Anyway, my point is that all this stop-start pushing can't make sense for the audience (I know, I know, logic in wrestling, what am I thinking?) and it bugs me. A great example is Big Show as a top wrestler and then dropped down to jobbing to Jeff Hardy (back in the day) and although Show deserved the de-push, it's still kind of jarring seeing how it may take three finishers to put him down now. What do you think?

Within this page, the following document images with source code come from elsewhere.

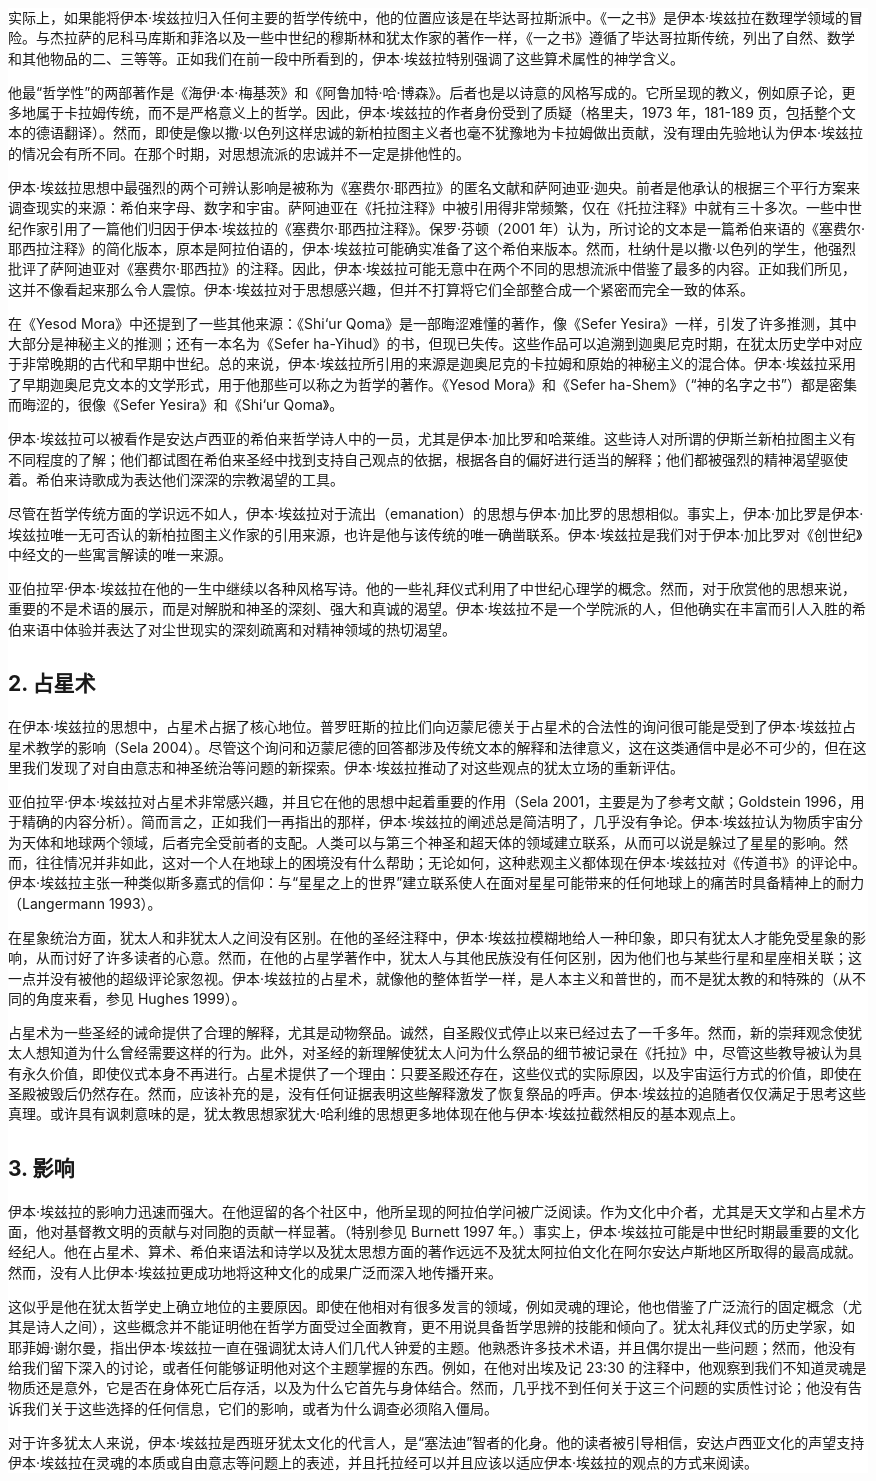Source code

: 实际上，如果能将伊本·埃兹拉归入任何主要的哲学传统中，他的位置应该是在毕达哥拉斯派中。《一之书》是伊本·埃兹拉在数理学领域的冒险。与杰拉萨的尼科马库斯和菲洛以及一些中世纪的穆斯林和犹太作家的著作一样，《一之书》遵循了毕达哥拉斯传统，列出了自然、数学和其他物品的二、三等等。正如我们在前一段中所看到的，伊本·埃兹拉特别强调了这些算术属性的神学含义。

他最“哲学性”的两部著作是《海伊·本·梅基茨》和《阿鲁加特·哈·博森》。后者也是以诗意的风格写成的。它所呈现的教义，例如原子论，更多地属于卡拉姆传统，而不是严格意义上的哲学。因此，伊本·埃兹拉的作者身份受到了质疑（格里夫，1973 年，181-189 页，包括整个文本的德语翻译）。然而，即使是像以撒·以色列这样忠诚的新柏拉图主义者也毫不犹豫地为卡拉姆做出贡献，没有理由先验地认为伊本·埃兹拉的情况会有所不同。在那个时期，对思想流派的忠诚并不一定是排他性的。

伊本·埃兹拉思想中最强烈的两个可辨认影响是被称为《塞费尔·耶西拉》的匿名文献和萨阿迪亚·迦央。前者是他承认的根据三个平行方案来调查现实的来源：希伯来字母、数字和宇宙。萨阿迪亚在《托拉注释》中被引用得非常频繁，仅在《托拉注释》中就有三十多次。一些中世纪作家引用了一篇他们归因于伊本·埃兹拉的《塞费尔·耶西拉注释》。保罗·芬顿（2001 年）认为，所讨论的文本是一篇希伯来语的《塞费尔·耶西拉注释》的简化版本，原本是阿拉伯语的，伊本·埃兹拉可能确实准备了这个希伯来版本。然而，杜纳什是以撒·以色列的学生，他强烈批评了萨阿迪亚对《塞费尔·耶西拉》的注释。因此，伊本·埃兹拉可能无意中在两个不同的思想流派中借鉴了最多的内容。正如我们所见，这并不像看起来那么令人震惊。伊本·埃兹拉对于思想感兴趣，但并不打算将它们全部整合成一个紧密而完全一致的体系。

在《Yesod Mora》中还提到了一些其他来源：《Shi‘ur Qoma》是一部晦涩难懂的著作，像《Sefer Yesira》一样，引发了许多推测，其中大部分是神秘主义的推测；还有一本名为《Sefer ha-Yihud》的书，但现已失传。这些作品可以追溯到迦奥尼克时期，在犹太历史学中对应于非常晚期的古代和早期中世纪。总的来说，伊本·埃兹拉所引用的来源是迦奥尼克的卡拉姆和原始的神秘主义的混合体。伊本·埃兹拉采用了早期迦奥尼克文本的文学形式，用于他那些可以称之为哲学的著作。《Yesod Mora》和《Sefer ha-Shem》（“神的名字之书”）都是密集而晦涩的，很像《Sefer Yesira》和《Shi‘ur Qoma》。

伊本·埃兹拉可以被看作是安达卢西亚的希伯来哲学诗人中的一员，尤其是伊本·加比罗和哈莱维。这些诗人对所谓的伊斯兰新柏拉图主义有不同程度的了解；他们都试图在希伯来圣经中找到支持自己观点的依据，根据各自的偏好进行适当的解释；他们都被强烈的精神渴望驱使着。希伯来诗歌成为表达他们深深的宗教渴望的工具。

尽管在哲学传统方面的学识远不如人，伊本·埃兹拉对于流出（emanation）的思想与伊本·加比罗的思想相似。事实上，伊本·加比罗是伊本·埃兹拉唯一无可否认的新柏拉图主义作家的引用来源，也许是他与该传统的唯一确凿联系。伊本·埃兹拉是我们对于伊本·加比罗对《创世纪》中经文的一些寓言解读的唯一来源。

亚伯拉罕·伊本·埃兹拉在他的一生中继续以各种风格写诗。他的一些礼拜仪式利用了中世纪心理学的概念。然而，对于欣赏他的思想来说，重要的不是术语的展示，而是对解脱和神圣的深刻、强大和真诚的渴望。伊本·埃兹拉不是一个学院派的人，但他确实在丰富而引人入胜的希伯来语中体验并表达了对尘世现实的深刻疏离和对精神领域的热切渴望。

## 2. 占星术

在伊本·埃兹拉的思想中，占星术占据了核心地位。普罗旺斯的拉比们向迈蒙尼德关于占星术的合法性的询问很可能是受到了伊本·埃兹拉占星术教学的影响（Sela 2004）。尽管这个询问和迈蒙尼德的回答都涉及传统文本的解释和法律意义，这在这类通信中是必不可少的，但在这里我们发现了对自由意志和神圣统治等问题的新探索。伊本·埃兹拉推动了对这些观点的犹太立场的重新评估。

亚伯拉罕·伊本·埃兹拉对占星术非常感兴趣，并且它在他的思想中起着重要的作用（Sela 2001，主要是为了参考文献；Goldstein 1996，用于精确的内容分析）。简而言之，正如我们一再指出的那样，伊本·埃兹拉的阐述总是简洁明了，几乎没有争论。伊本·埃兹拉认为物质宇宙分为天体和地球两个领域，后者完全受前者的支配。人类可以与第三个神圣和超天体的领域建立联系，从而可以说是躲过了星星的影响。然而，往往情况并非如此，这对一个人在地球上的困境没有什么帮助；无论如何，这种悲观主义都体现在伊本·埃兹拉对《传道书》的评论中。伊本·埃兹拉主张一种类似斯多嘉式的信仰：与“星星之上的世界”建立联系使人在面对星星可能带来的任何地球上的痛苦时具备精神上的耐力（Langermann 1993）。

在星象统治方面，犹太人和非犹太人之间没有区别。在他的圣经注释中，伊本·埃兹拉模糊地给人一种印象，即只有犹太人才能免受星象的影响，从而讨好了许多读者的心意。然而，在他的占星学著作中，犹太人与其他民族没有任何区别，因为他们也与某些行星和星座相关联；这一点并没有被他的超级评论家忽视。伊本·埃兹拉的占星术，就像他的整体哲学一样，是人本主义和普世的，而不是犹太教的和特殊的（从不同的角度来看，参见 Hughes 1999）。

占星术为一些圣经的诫命提供了合理的解释，尤其是动物祭品。诚然，自圣殿仪式停止以来已经过去了一千多年。然而，新的崇拜观念使犹太人想知道为什么曾经需要这样的行为。此外，对圣经的新理解使犹太人问为什么祭品的细节被记录在《托拉》中，尽管这些教导被认为具有永久价值，即使仪式本身不再进行。占星术提供了一个理由：只要圣殿还存在，这些仪式的实际原因，以及宇宙运行方式的价值，即使在圣殿被毁后仍然存在。然而，应该补充的是，没有任何证据表明这些解释激发了恢复祭品的呼声。伊本·埃兹拉的追随者仅仅满足于思考这些真理。或许具有讽刺意味的是，犹太教思想家犹大·哈利维的思想更多地体现在他与伊本·埃兹拉截然相反的基本观点上。

## 3. 影响

伊本·埃兹拉的影响力迅速而强大。在他逗留的各个社区中，他所呈现的阿拉伯学问被广泛阅读。作为文化中介者，尤其是天文学和占星术方面，他对基督教文明的贡献与对同胞的贡献一样显著。（特别参见 Burnett 1997 年。）事实上，伊本·埃兹拉可能是中世纪时期最重要的文化经纪人。他在占星术、算术、希伯来语法和诗学以及犹太思想方面的著作远远不及犹太阿拉伯文化在阿尔安达卢斯地区所取得的最高成就。然而，没有人比伊本·埃兹拉更成功地将这种文化的成果广泛而深入地传播开来。

这似乎是他在犹太哲学史上确立地位的主要原因。即使在他相对有很多发言的领域，例如灵魂的理论，他也借鉴了广泛流行的固定概念（尤其是诗人之间），这些概念并不能证明他在哲学方面受过全面教育，更不用说具备哲学思辨的技能和倾向了。犹太礼拜仪式的历史学家，如耶菲姆·谢尔曼，指出伊本·埃兹拉一直在强调犹太诗人们几代人钟爱的主题。他熟悉许多技术术语，并且偶尔提出一些问题；然而，他没有给我们留下深入的讨论，或者任何能够证明他对这个主题掌握的东西。例如，在他对出埃及记 23:30 的注释中，他观察到我们不知道灵魂是物质还是意外，它是否在身体死亡后存活，以及为什么它首先与身体结合。然而，几乎找不到任何关于这三个问题的实质性讨论；他没有告诉我们关于这些选择的任何信息，它们的影响，或者为什么调查必须陷入僵局。

对于许多犹太人来说，伊本·埃兹拉是西班牙犹太文化的代言人，是“塞法迪”智者的化身。他的读者被引导相信，安达卢西亚文化的声望支持伊本·埃兹拉在灵魂的本质或自由意志等问题上的表述，并且托拉经可以并且应该以适应伊本·埃兹拉的观点的方式来阅读。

It’s pretty symptomatic of WWE in general, where everyone whose name doesn’t rhyme with Wena or Morton goes up for a bit, then down, then up when they need a PPV headliner, then down again, etc.  It used to be a set formula back in the day for the Hogan tour:  Mark Henry would have squashed a variety of guys in impressive fashion, drawn big money with Hogan on the circuit for two-three months, then settled into the midcard after taking the big boot and legdrop.  Now the difference today is that no one gets the sustained push up the card in the first place.  Yeah, King Kong Bundy eventually sunk down after doing a series of jobs to Hogan, but he bought a fucking mansion first and then was able to write his own ticket on the indies for years afterwards.  They seem to think that they can just skip steps now, by having guys do 50/50 booking when they come in so that no one buys them as a threat, then they push them to the main event where they bomb, and they go “Well, we tried, but you got the rub by jobbing to John Cena, so if you can’t get over it’s your fault now.”  It’s very bizarre and backwards.